Le représentant de Middle-Temple (Peard) proposa aussitôt l’impression de la remontrance[21]. Hyde et Colepeper s’y opposèrent avec véhémence, sous prétexte que la chambre des communes ne pouvait rien faire imprimer sans le concours de la chambre des lords. Hyde ajoutant qu’il demandait d’avance à protester, Pym répondit avec beaucoup de calme à ce singulier argument. Puis Denzil Hollis reprit la parole avec moins de mesure. Le débat s’animant alors, plusieurs voix s’élevèrent pour se joindre à la protestation, entre autres celle de Palmer. On demanda, que les noms des protestans fussent recueillis. Palmer maintint le droit de protestation, qui était contesté à la minorité. Il demanda que le clerc des communes prît immédiatement les noms de tous ceux qui entendaient, à quelque prochaine séance, faire statuer sur ce droit : Tous ! tous ! crièrent tumultueusement les membres du parti royaliste. Et Palmer, emporté par la chaleur de la discussion, déclara protester « en son nom et au nom de ses collègues. »

À peine l’exclamation collective était-elle partie des rangs de la minorité, que sur tous les bancs passa un frémissement orageux ; au son lugubre de l’horloge qui tintait la première heure du jour, les champions apaisés se ranimèrent. Du regard, de la voix, du geste, ils se menaçaient et se défiaient. « Les uns, dit un des narrateurs de cette scène nocturne, agitaient leurs chapeaux au-dessus de leurs têtes ; d’autres, sans les tirer encore du fourreau, enlevaient leurs épées de leurs ceinturons et les tenaient par la poignée, la pointe à terre. Si Dieu ne nous fût venu en aide, il eût pu s’ensuivre de grands malheurs. »

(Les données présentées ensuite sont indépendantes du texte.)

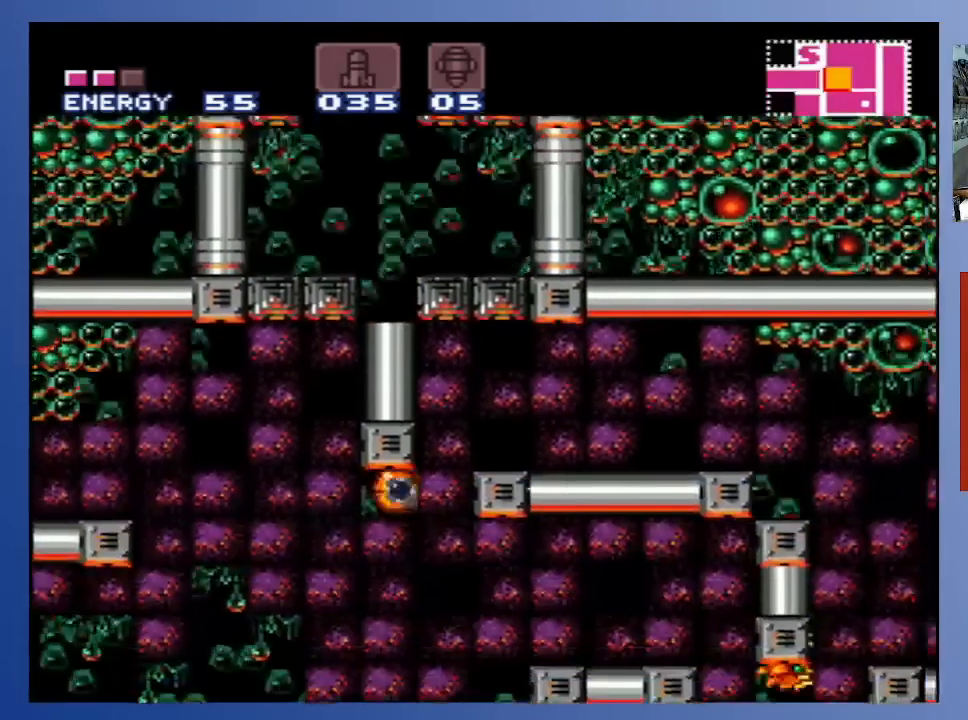
{"buttons": ["DPAD_RIGHT"], "left_stick": "center", "right_stick": "center", "events": [[83, "X", "up"]]}
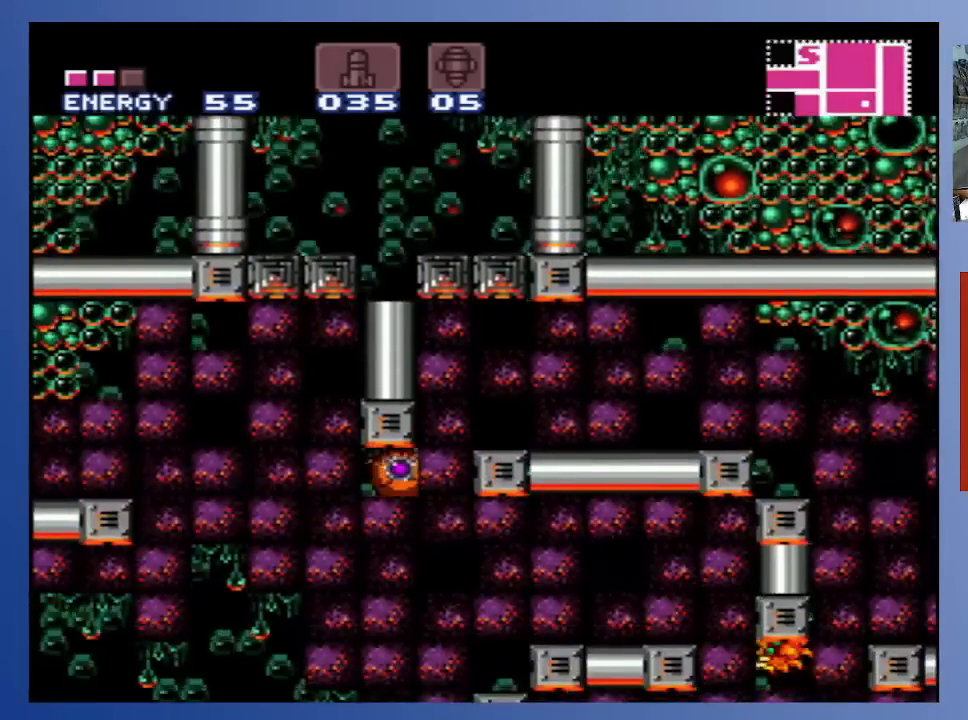
{"buttons": ["DPAD_RIGHT"], "left_stick": "center", "right_stick": "center", "events": []}
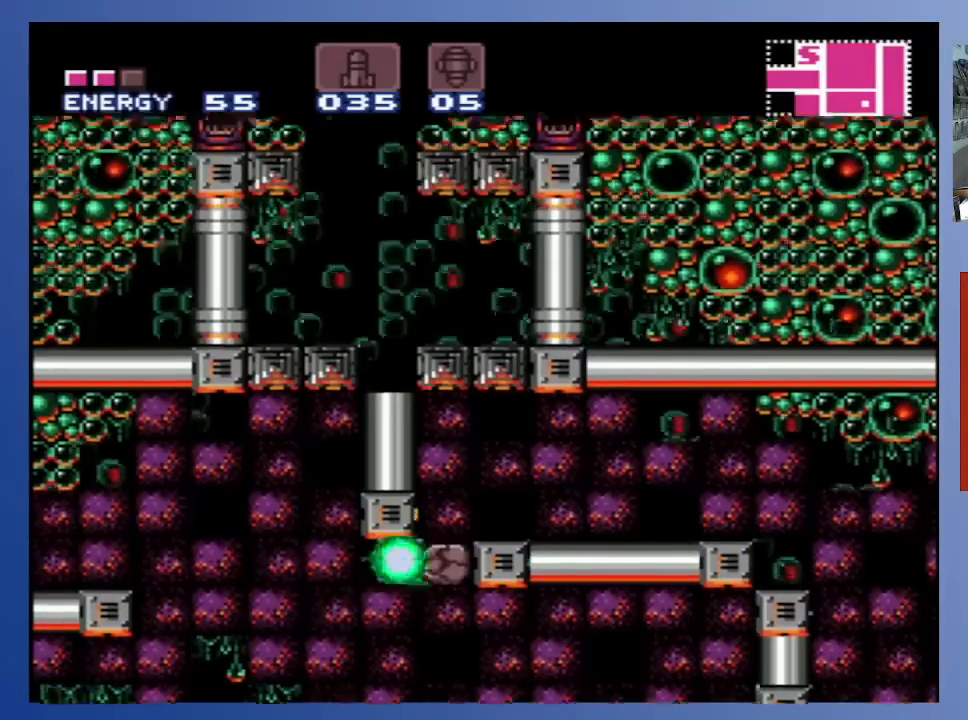
{"buttons": ["DPAD_RIGHT"], "left_stick": "center", "right_stick": "center", "events": []}
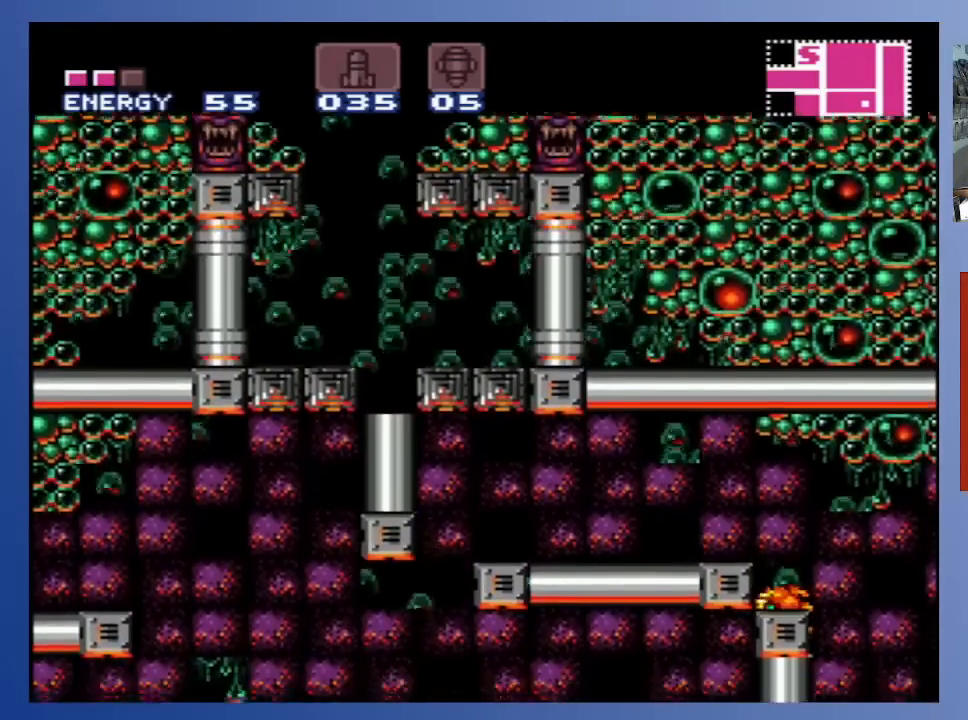
{"buttons": ["DPAD_RIGHT"], "left_stick": "center", "right_stick": "center", "events": []}
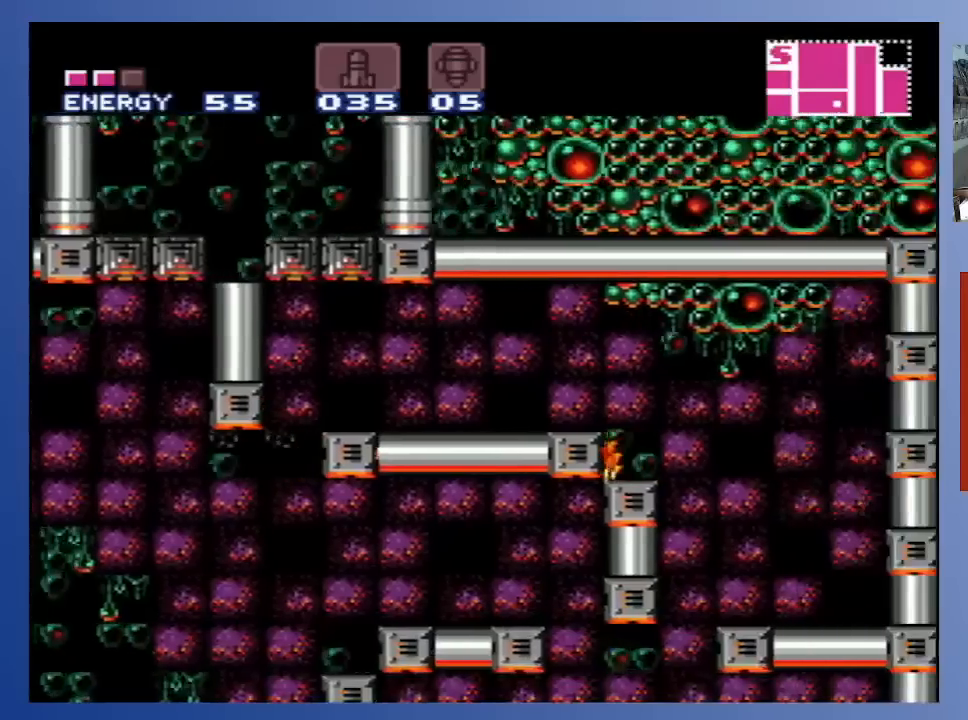
{"buttons": ["DPAD_RIGHT"], "left_stick": "center", "right_stick": "center", "events": [[200, "X", "down"], [333, "X", "up"]]}
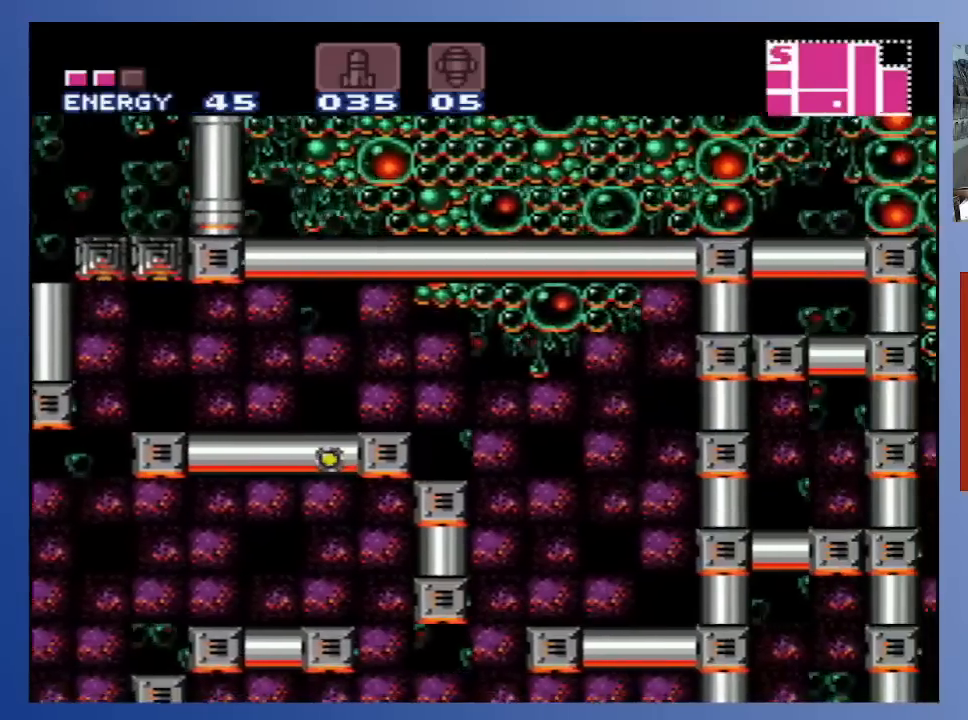
{"buttons": ["X", "DPAD_RIGHT"], "left_stick": "center", "right_stick": "center", "events": [[367, "X", "down"]]}
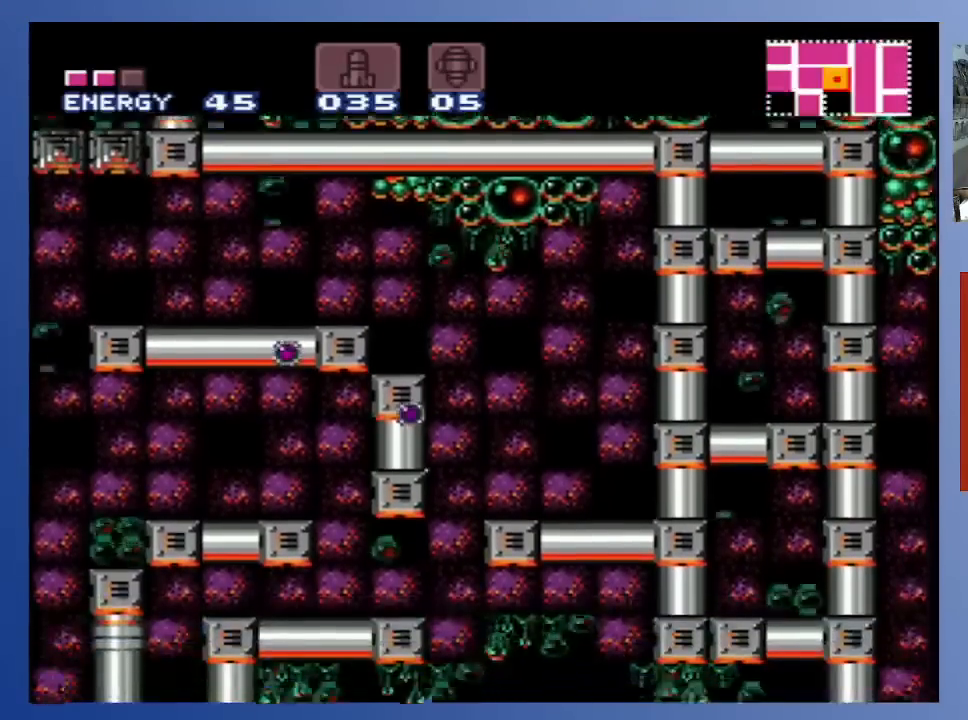
{"buttons": ["X"], "left_stick": "center", "right_stick": "center", "events": [[17, "X", "up"], [83, "X", "down"], [167, "X", "up"], [250, "X", "down"], [267, "DPAD_RIGHT", "up"], [333, "X", "up"], [433, "X", "down"]]}
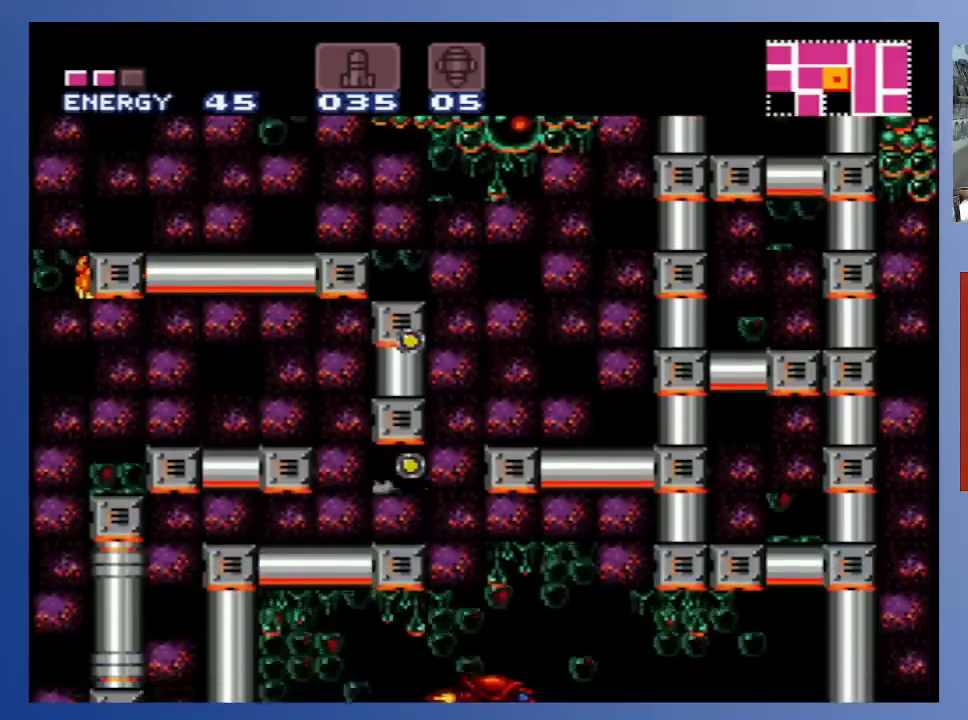
{"buttons": [], "left_stick": "center", "right_stick": "center", "events": [[33, "X", "up"], [133, "X", "down"], [200, "X", "up"], [317, "X", "down"], [417, "X", "up"]]}
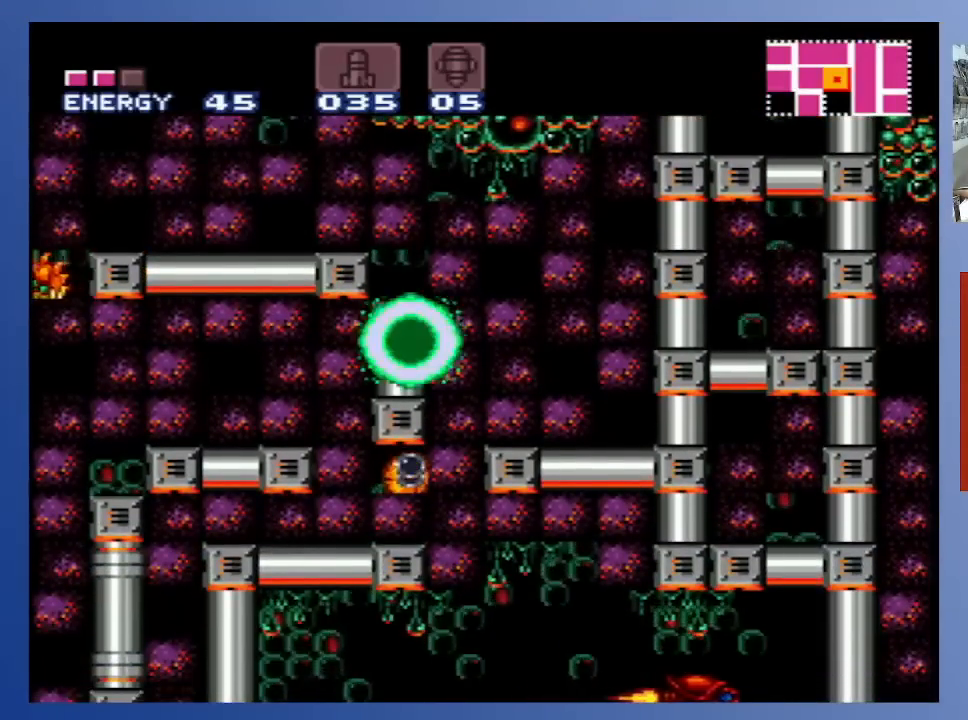
{"buttons": ["DPAD_LEFT"], "left_stick": "center", "right_stick": "center", "events": [[83, "DPAD_LEFT", "down"], [233, "X", "down"], [350, "X", "up"]]}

Hampden heureusement n’avait rien perdu ni de sa calme attitude, ni de l’autorité qu’elle lui donnait. « D’où vient, demanda-t-il à Palmer, que vous protestez autrement que pour vous seul ? Comment savez-vous ce qui se passe dans la conscience d’autrui ? » Palmer avait donné prise sur lui par sa précipitation imprudente. Il fut réduit à s’excuser, et pendant qu’il s’excusait, la chambre s’apaisait. Alors, par un accord réciproque, il fut entendu qu’on laisserait indécise la question relative à l’impression du document. « A l’impression et à la publication, se hâta d’ajouter Hyde. — Nullement, répliqua Pym ; à l’impression seule, qui n’aura lieu qu’avec le consentement spécial de la chambre. » On alla aux voix une fois encore. Pym l’emporta. La publication demeura permise ; l’impression seule fut ajournée.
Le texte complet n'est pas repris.